Les Large Language Models (LLM) représentent une avancée majeure en intelligence artificielle. Ces modèles sont entraînés sur des milliards de documents textuels — livres, articles, pages web — afin d'acquérir une compréhension statistique profonde du langage naturel. Contrairement à une base de données classique, un LLM ne stocke pas l'information mot à mot : il apprend des patterns linguistiques qui lui permettent de générer du texte cohérent et contextuellement pertinent.

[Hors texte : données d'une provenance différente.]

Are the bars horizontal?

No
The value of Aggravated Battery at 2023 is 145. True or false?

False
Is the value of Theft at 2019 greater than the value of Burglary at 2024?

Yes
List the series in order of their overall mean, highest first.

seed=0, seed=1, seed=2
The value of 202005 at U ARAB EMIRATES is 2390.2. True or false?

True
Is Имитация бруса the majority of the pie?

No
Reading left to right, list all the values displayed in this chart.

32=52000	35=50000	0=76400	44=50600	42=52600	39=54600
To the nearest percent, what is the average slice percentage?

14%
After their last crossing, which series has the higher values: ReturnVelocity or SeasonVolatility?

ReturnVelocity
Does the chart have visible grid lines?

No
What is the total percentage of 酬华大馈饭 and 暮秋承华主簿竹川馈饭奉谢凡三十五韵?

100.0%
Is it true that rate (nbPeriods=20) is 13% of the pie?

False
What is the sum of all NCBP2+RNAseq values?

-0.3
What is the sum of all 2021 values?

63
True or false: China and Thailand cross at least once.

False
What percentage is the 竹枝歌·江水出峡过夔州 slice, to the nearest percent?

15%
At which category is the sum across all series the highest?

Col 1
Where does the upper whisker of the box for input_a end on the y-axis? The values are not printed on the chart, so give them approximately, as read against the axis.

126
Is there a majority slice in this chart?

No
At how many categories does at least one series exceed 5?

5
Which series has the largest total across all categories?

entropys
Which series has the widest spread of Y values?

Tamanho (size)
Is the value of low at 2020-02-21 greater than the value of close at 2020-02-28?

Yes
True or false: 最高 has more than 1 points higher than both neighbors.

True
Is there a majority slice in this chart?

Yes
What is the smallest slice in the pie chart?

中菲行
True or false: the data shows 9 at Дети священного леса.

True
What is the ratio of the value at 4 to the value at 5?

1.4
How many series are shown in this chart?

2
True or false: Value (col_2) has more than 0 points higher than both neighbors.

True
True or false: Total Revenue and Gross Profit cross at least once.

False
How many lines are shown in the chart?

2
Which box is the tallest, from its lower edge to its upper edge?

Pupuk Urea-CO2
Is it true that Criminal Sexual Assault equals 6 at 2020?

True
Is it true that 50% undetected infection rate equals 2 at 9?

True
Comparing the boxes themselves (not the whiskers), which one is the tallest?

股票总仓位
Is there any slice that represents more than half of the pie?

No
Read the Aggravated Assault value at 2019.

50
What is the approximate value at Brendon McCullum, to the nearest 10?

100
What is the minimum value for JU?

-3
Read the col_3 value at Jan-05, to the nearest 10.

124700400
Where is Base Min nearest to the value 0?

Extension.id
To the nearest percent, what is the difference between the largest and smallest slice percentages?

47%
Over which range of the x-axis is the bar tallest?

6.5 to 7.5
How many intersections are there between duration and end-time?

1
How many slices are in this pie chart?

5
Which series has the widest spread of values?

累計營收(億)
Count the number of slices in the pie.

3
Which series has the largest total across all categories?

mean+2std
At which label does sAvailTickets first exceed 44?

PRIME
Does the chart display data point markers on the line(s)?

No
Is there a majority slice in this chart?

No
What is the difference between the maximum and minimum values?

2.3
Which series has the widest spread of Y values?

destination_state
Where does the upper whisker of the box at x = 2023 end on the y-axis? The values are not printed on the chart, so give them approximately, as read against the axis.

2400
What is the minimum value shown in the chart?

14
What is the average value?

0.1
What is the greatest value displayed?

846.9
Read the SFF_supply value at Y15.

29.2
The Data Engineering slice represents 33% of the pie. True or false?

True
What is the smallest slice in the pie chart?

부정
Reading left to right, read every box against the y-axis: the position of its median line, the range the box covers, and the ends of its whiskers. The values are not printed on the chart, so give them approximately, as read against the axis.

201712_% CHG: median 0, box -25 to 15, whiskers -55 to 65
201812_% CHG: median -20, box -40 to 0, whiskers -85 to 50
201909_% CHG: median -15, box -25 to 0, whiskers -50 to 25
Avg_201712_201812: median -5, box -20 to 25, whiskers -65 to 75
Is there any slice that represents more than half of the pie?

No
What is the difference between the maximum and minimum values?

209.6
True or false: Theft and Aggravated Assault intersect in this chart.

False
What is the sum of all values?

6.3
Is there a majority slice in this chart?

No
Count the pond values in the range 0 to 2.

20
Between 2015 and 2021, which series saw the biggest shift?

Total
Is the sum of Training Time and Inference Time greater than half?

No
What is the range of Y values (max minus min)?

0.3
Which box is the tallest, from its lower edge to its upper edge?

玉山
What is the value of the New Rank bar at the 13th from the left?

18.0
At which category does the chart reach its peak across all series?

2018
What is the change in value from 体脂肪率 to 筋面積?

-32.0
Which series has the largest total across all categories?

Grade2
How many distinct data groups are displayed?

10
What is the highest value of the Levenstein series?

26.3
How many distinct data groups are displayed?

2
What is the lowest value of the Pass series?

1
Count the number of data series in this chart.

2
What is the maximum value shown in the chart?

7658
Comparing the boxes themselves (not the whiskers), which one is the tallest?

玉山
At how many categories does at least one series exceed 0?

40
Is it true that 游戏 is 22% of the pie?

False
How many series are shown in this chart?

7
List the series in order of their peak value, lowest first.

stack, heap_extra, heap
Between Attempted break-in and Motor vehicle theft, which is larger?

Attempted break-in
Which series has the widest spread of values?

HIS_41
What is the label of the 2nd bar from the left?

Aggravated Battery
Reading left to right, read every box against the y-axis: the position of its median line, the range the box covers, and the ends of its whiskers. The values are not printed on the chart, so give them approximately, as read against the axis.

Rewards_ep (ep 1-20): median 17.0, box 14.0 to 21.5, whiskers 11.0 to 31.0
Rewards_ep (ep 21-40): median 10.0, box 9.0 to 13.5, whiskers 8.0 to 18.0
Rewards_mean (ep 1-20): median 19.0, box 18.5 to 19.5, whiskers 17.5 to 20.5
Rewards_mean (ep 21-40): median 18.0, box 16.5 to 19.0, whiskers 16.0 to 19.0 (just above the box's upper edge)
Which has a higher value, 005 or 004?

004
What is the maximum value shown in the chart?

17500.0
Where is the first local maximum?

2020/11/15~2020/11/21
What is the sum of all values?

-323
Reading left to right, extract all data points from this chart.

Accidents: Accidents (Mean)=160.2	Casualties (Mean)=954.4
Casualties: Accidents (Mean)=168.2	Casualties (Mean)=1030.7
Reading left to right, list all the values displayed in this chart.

Dans le domaine juridique, les LLM alimentent déjà de nombreux outils : recherche jurisprudentielle, rédaction d'actes, synthèse de décisions, analyse de contrats. Les cabinets d'avocats qui les adoptent constatent jusqu'à 50 % de gain de temps sur les tâches répétitives. Cependant, un LLM n'est pas un juriste : il génère du texte statistiquement probable, pas nécessairement juridiquement exact.

L'enjeu pour les professionnels du droit est de comprendre les forces et limites de ces modèles. La combinaison d'un LLM avec des techniques comme le RAG (Retrieval Augmented Generation) et un prompt engineering rigoureux permet d'obtenir des résultats fiables et vérifiables, ancrés dans des sources juridiques réelles.